THE RECORDS below:

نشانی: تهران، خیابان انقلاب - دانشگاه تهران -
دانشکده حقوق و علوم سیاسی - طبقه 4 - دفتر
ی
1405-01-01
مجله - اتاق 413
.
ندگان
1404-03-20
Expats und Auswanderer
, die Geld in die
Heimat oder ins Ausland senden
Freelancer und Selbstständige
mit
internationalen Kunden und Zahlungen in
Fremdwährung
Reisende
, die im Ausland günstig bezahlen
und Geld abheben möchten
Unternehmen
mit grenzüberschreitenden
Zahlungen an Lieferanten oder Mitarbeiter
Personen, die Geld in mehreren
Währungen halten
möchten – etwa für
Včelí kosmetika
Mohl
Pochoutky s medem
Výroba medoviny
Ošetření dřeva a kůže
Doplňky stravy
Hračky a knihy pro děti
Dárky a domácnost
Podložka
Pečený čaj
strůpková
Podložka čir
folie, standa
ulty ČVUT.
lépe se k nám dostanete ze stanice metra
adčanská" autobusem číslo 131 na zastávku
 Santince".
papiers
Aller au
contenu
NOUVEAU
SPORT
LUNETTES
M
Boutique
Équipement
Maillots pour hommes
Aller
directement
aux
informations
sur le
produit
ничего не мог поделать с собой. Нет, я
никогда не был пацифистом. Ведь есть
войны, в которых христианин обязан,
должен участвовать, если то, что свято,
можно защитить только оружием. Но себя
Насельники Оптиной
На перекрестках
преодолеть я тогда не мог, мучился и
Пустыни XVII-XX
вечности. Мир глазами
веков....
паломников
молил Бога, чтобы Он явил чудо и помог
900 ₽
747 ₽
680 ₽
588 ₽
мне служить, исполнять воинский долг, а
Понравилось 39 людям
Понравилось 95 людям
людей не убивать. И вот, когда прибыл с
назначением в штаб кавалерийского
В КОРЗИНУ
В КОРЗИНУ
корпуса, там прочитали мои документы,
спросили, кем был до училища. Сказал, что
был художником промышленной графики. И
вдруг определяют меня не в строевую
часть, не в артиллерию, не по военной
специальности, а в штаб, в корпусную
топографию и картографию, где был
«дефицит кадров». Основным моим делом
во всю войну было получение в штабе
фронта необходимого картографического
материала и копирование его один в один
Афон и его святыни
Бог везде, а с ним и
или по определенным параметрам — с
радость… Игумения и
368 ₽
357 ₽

End of THE RECORDS.

If a line above includes the string "oder", pick it out.

WRITTEN RESPONSE |
Heimat oder ins Ausland senden
Zahlungen an Lieferanten oder Mitarbeiter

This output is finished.